Two Long-Time Faculty Members Retire from Department

By Susan Gallagher

Two of our long-time faculty members retired from the Department of Psychiatry & Behavioral Sciences this year.

Lana Watkins, PhD, and Laura Weisberg, PhD, have advanced our field in a number of notable ways and their clinical work, research and engagement with our education programs have impacted many people. We are incredibly thankful for their service at Duke and wish them all the very best in their next chapter!

Below are just a few highlights from their careers.

Lana Watkins, PhD
Professor Emeritus in Psychiatry and Behavioral Sciences
Division of Behavioral Medicine & Neurosciences

Retired in January 2023 after 25 years of service

Dr. Lana Watkins began her career as an assistant professor at Duke in 1997 after completing her PhD at the University of North Carolina at Chapel Hill and postdoctoral fellowships at the University of California at San Diego, Harvard University, and Duke University Medical Center. She reached the rank of professor in 2019. 

Watkins’ research examined the relationship between affective disorders and autonomic cardiovascular control, the mechanisms underlying the increased cardiac mortality associated with anxiety disorders, and the role of behavioral factors as modulators of glycemic control and in the pathogenesis of cardiovascular autonomic neuropathy.
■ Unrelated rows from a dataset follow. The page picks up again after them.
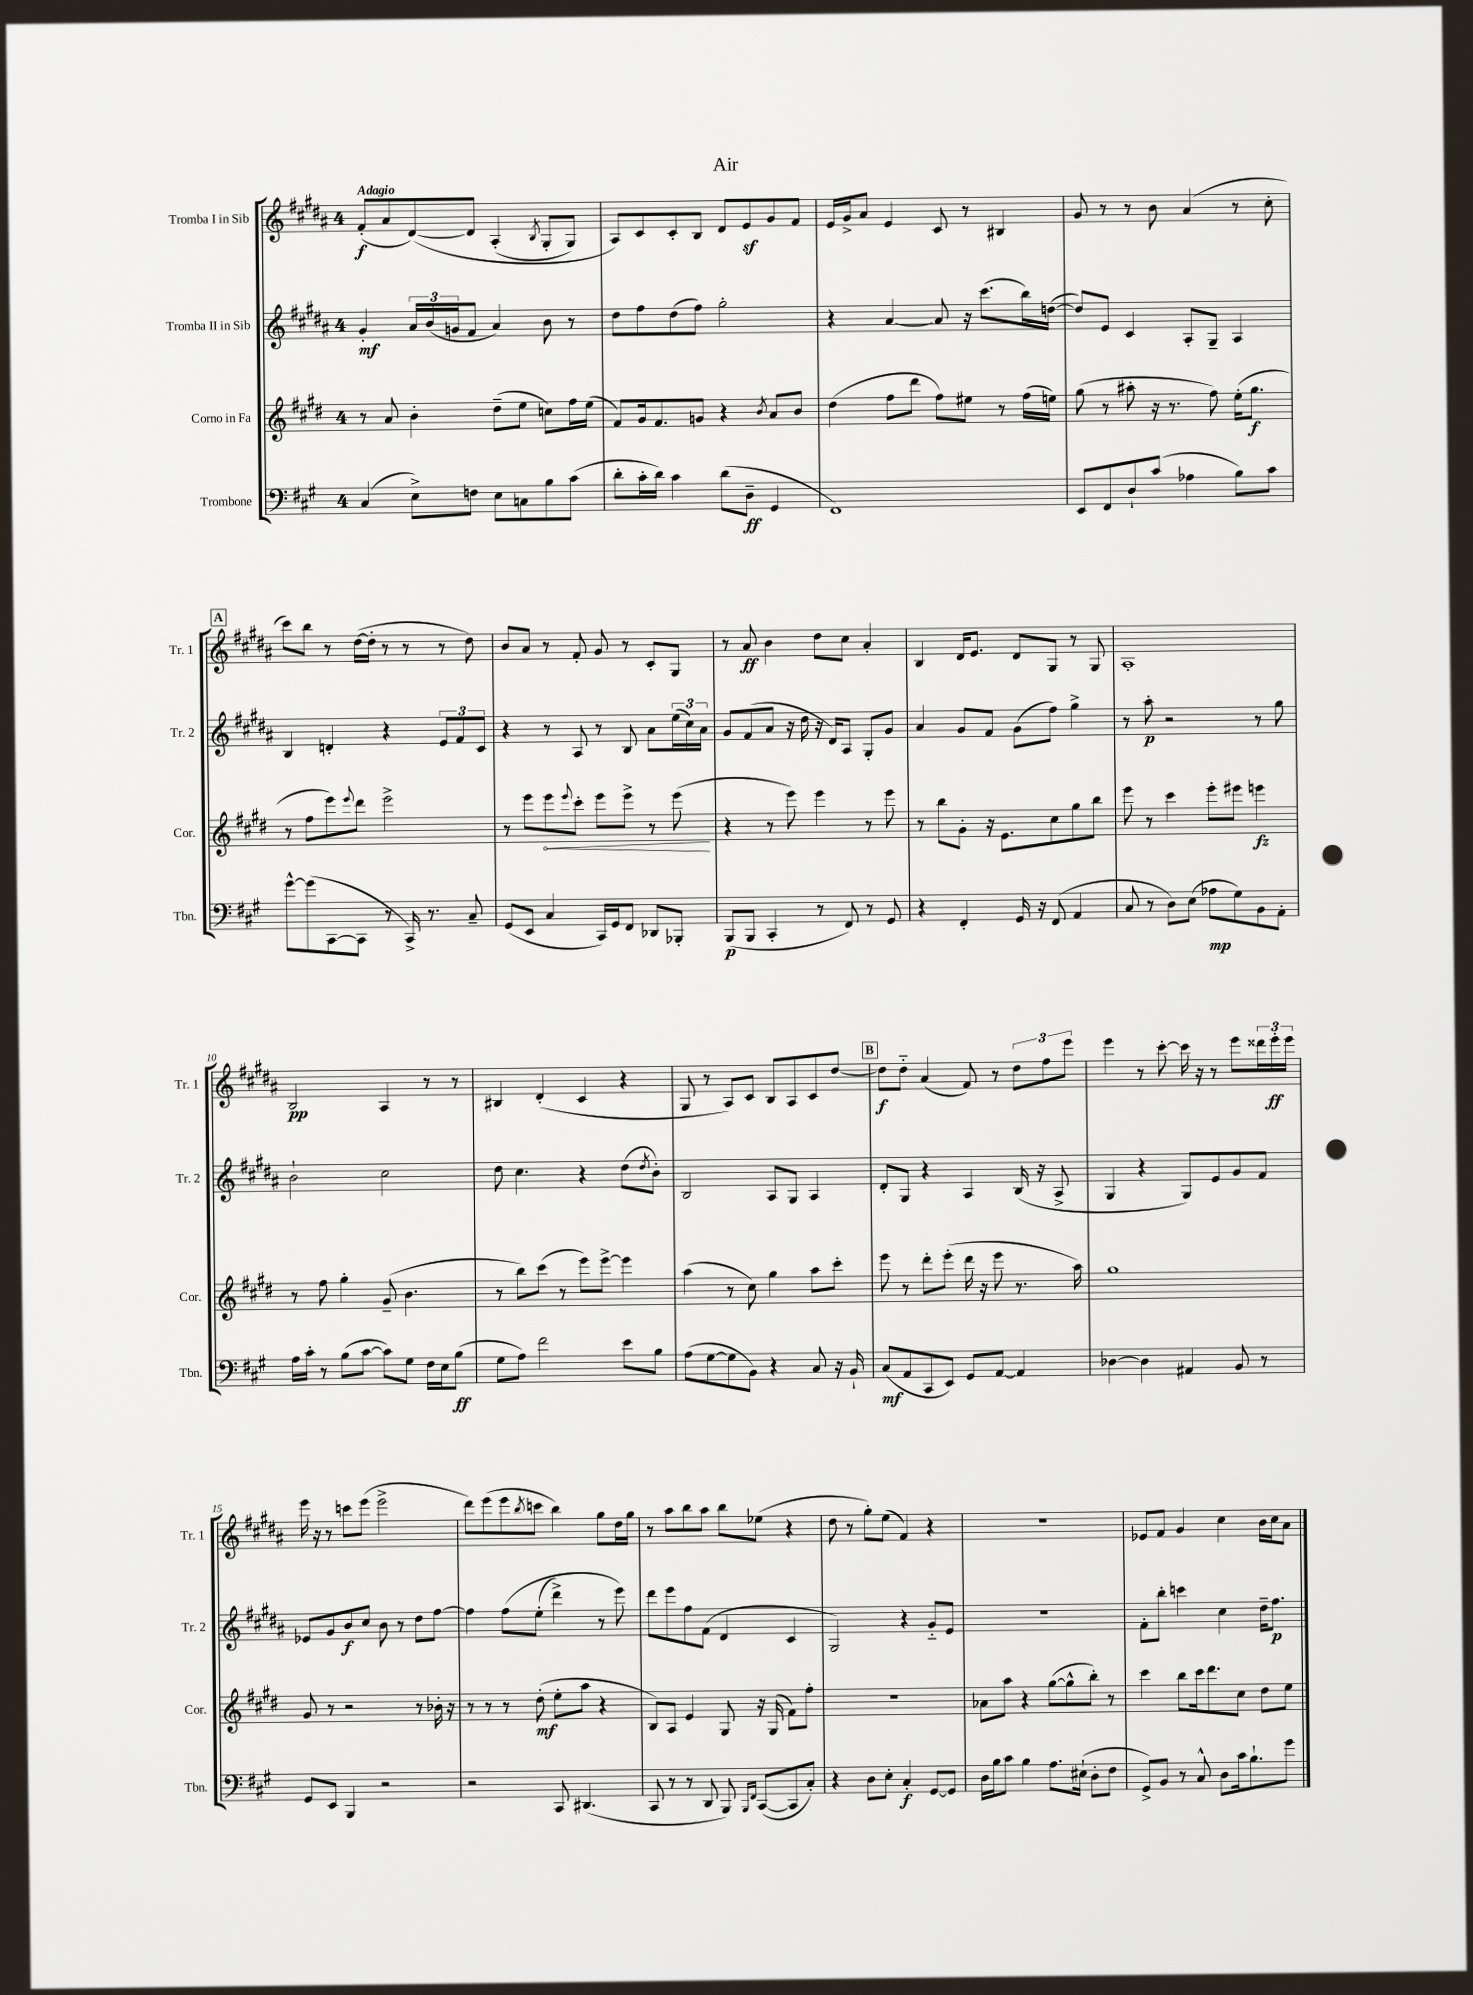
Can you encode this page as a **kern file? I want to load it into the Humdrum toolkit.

**kern	**kern	**kern	**kern
*staff4	*staff3	*staff2	*staff1
*clefF4	*clefG2	*clefG2	*clefG2
*k[f#c#g#]	*k[f#c#g#d#]	*k[f#c#g#d#a#]	*k[f#c#g#d#a#]
*M4/4	*M4/4	*M4/4	*M4/4
(4C#	8r	4g#'	(8f#'
.	8a	.	8a#
8E^)	4b'	24a#	&([8d#)
.	.	(24b	.
.	.	24g	.
8F	.	8f#	8d#]
8E	(8dd#~	4a#)	(4A#'
8C	8ee	.	.
.	.	.	8qB
8B	8cc)	8b	8G#'
(8c#	16ff#	8r	8G#)
.	(16ee	.	.
=	=	=	=
8d'	8f#)	8dd#	8A#&)
16c#'	16g#	8ff#	8c#
16d)	8.f#	.	.
4c#	.	(8dd#	8c#'
.	8g	8ff#)	8B
(8d	4r	2gg#'	8d#
8D~	.	.	8e
.	8qb	.	.
4GG#	8a	.	8g#
.	8b	.	8f#
=	=	=	=
1FF#)	(4dd#	4r	16e
.	.	.	16g#^
.	.	.	8a#
.	8ff#	[4a#	4e
.	8ddd#	.	.
.	8ff#)	8a#]	8c#
.	8ee#	16r	8r
.	.	(8.ccc#	.
.	8r	.	4B#
.	(16ff#	16bb)	.
.	16ee)	([16dd	.
=	=	=	=
8EE	(8gg#	8dd])	8g#
8FF#	8r	8e	8r
8D`	8aa#'	4c#	8r
(8c#	16r	.	8b
.	8.r	.	.
4A-	.	8A#'	(4a#
.	8ff#)	8G#~	.
8B)	(16ee'	4A#	8r
.	8.gg#	.	.
8c#	.	.	8cc#'
=	=	=	=
[8g#^^	8r	4B	8ccc#)
(8g#]	8ff#	.	8bb
[8CC#	8eee)	4d'	8r
.	8qqeee	.	.
8CC#]	8ddd#	.	([16dd#
.	.	.	16dd#']
8r	2eee^	4r	8r
16CC#^)	.	.	8r
8.r	.	.	.
.	.	12e	8r
.	.	12f#	.
8C#~	.	.	8dd#)
.	.	12c#	.
=	=	=	=
(8GG#	8r	4r	8b
8EE	8eee	.	8a#
4C#	8eee	8r	8r
.	8qqeee	.	.
.	8ccc#'	8A#	8f#'
16CC#)	8eee	8r	8g#
16GG#	.	.	.
8FF#	8eee^	8B	8r
8DD-	8r	8a#	8c#'
8BBB-'	(8eee	(24ee	8G#
.	.	24cc#)	.
.	.	24a#	.
=	=	=	=
(8BBB	4r	8g#	8r
8BBB	.	(8f#	8a#
4CC#'	8r	8a#	4b
.	8eee)	16r	.
.	.	16dd#	.
8r	4eee	16r	8dd#
.	.	16d#)	.
8FF#)	.	8A#	8cc#
8r	8r	8G#'	4a#'
8GG#	8eee	8g#	.
=	=	=	=
4r	8r	4a#	4B
.	8bb	.	.
4FF#'	8g#'	8g#	16d#
.	.	.	8.e
.	16r	8f#	.
.	8.e	.	.
16GG#	.	(8g#	8d#
16r	.	.	.
(8FF#	8cc#	8ff#)	8G#
4AA	8gg#	4gg#^	8r
.	8bb	.	8G#
=	=	=	=
8C#	8eee	8r	1A#'
8r	8r	8aa#'	.
8D)	4ccc#	2r	.
(8E	.	.	.
8A-	8eee'	.	.
8G#)	8eee#	.	.
8BB	4eee	8r	.
8AA'	.	8gg#	.
=	=	=	=
16A	8r	2b`	2B
16c#'	.	.	.
8r	8ff#	.	.
(8B	4gg#'	.	.
[8c#	.	.	.
8c#])	(8g#~	2cc#	4A#
8G#	4.b	.	.
16F#	.	.	8r
16E	.	.	.
(8B	.	.	8r
=	=	=	=
8G#	8r	8dd#	4B#
8A)	8bb)	4.cc#	.
2f#	(8ccc#	.	(4d#'
.	8r	.	.
.	8eee)	4r	4c#
.	[8eee^	.	.
8e	4eee]	(8dd#	4r
.	.	8qdd#	.
8B	.	8b')	.
=	=	=	=
(8A	(4aa	2B	8G#
[8G#	.	.	8r
8G#]	8r	.	8A#)
8BB)	8cc#)	.	8c#
4r	4gg#	8A#	8B
.	.	8G#	8A#
8C#	8aa	4A#	8c#
16r	8ccc#'	.	[8dd#
16BB`	.	.	.
=	=	=	=
(8C#	8eee	8d#'	8dd#]
8AA	8r	8G#	8dd#'~
8CC#	8ddd#'	4r	(4a#
8EE)	(8eee'	.	.
8GG#	16ddd#	4A#	8f#)
.	16r	.	.
[8AA	8eee	.	8r
4AA]	8.r	(16B	12dd#
.	.	16r	.
.	.	.	12ff#
.	.	8A#^	.
.	.	.	12eee
.	16aa)	.	.
=	=	=	=
[4D-	1gg#	4G#	4eee
4D-]	.	4r	8r
.	.	.	[8ccc#'
4AA#	.	8G#)	16ccc#]
.	.	.	16r
.	.	8e	8r
8BB	.	8g#	8eee
8r	.	8f#	24ddd##
.	.	.	24eee'
.	.	.	24eee
=	=	=	=
8GG#	8g#	8e-	16eee
.	.	.	16r
8EE	8r	8g#	8r
4BBB	2r	8b	8ccc
.	.	8cc#	(8eee
2r	.	8b	2eee^
.	.	8r	.
.	8r	8dd#	.
.	16b-'	[8ff#	.
.	16r	.	.
=	=	=	=
2r	8r	4ff#]	8ddd#)
.	8r	.	(8eee
.	8r	&(8ff#	8eee
.	.	.	8qbb
.	(8dd#'	(8ee'	8ccc
8CC#	8ee'	4ddd#^)	4bb)
(4.DD#	8aa	.	.
.	4r	8r	8gg#
.	.	8eee&)	16dd#
.	.	.	16gg#
=	=	=	=
8CC#	8B)	8ddd#	8r
8r	8A	8eee	8aa#
8r	4e	8ff#	8bb
8DD	.	(8f#	8aa#
8BBB)	8G#	4d#	8bb
16qqBBB	.	.	.
16qqFF#	.	.	.
([8CC#	16r	.	(8ee-
.	(16G#	.	.
8CC#]	8f#)	4c#	4r
8C#')	8ff#'	.	.
=	=	=	=
4r	1r	2G#)	8dd#
.	.	.	8r
8D	.	.	8gg#')
8E'	.	.	(8ee
4C#'	.	4r	4f#)
[8GG#	.	8g#'~	4r
8GG#]	.	8e	.
=	=	=	=
16D	8a-	1r	1r
16B	.	.	.
8c#	8aa	.	.
4B	4r	.	.
8.A	([8gg#	.	.
.	8gg#^^]	.	.
(16E#`	.	.	.
8D'	8bb')	.	.
8F#	8r	.	.
=	=	=	=
8GG#^)	4ccc#	8f#'	8e-
8BB	.	8bb'	8f#
8r	8bb	4ccc	4g#
8C#^^	16ccc#	.	.
.	8.ddd#	.	.
8D	.	4cc#	4cc#
16c#	8cc#	.	.
8.B`	.	.	.
.	8dd#	16dd#~	16b
.	.	8.ff#	16cc#
8g#	8ee	.	8a#
==	==	==	==
*-	*-	*-	*-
Over the course of her career, she co-authored nearly 100 publications, often with close collaborators Andrew Sherwood, PhD, and James Blumenthal, PhD, both professors in psychiatry and behavioral sciences at Duke.

Watkins served as an editorial board member of Psychosomatic Medicine for 15 years and consulted on several pharmaceutical contracts throughout her time at Duke.

Laura Weisberg, PhD
Associate Professor in Psychiatry and Behavioral Sciences
Division of Child & Family Mental Health & Community Psychiatry

Retired in January 2023 after 20 years of service

In 2003, Dr. Laura Weisberg arrived at Duke as an assistant professor and training director for the Duke Center for Eating Disorders (DCED); in 2008 she also took on the role of DCED clinical director and served in both capacities until 2012. Prior to coming to Duke, Weisberg received her PhD in clinical psychology at the University of Maryland and held several positions at hospitals and universities in the Boston area, including clinical instructor at Harvard Medical School. 

Weisberg’s role at Duke was primarily clinical; she worked with adolescents and adults and her clinical practice included individual, group, family, and couples psychotherapies and parent training. Her interests focused on psychotherapy integration in the treatment of eating disorders, the interface between trauma and eating disorders, and how somatically oriented psychotherapies may help in the treatment of eating disorders.

Weisberg mentored many junior faculty members and trainees and served as a supervisor to clinical psychology interns, residents, and psychology graduate students at the DCED for many years. She also delivered numerous educational programs and invited lectures and presentations at Duke, across the country, and internationally.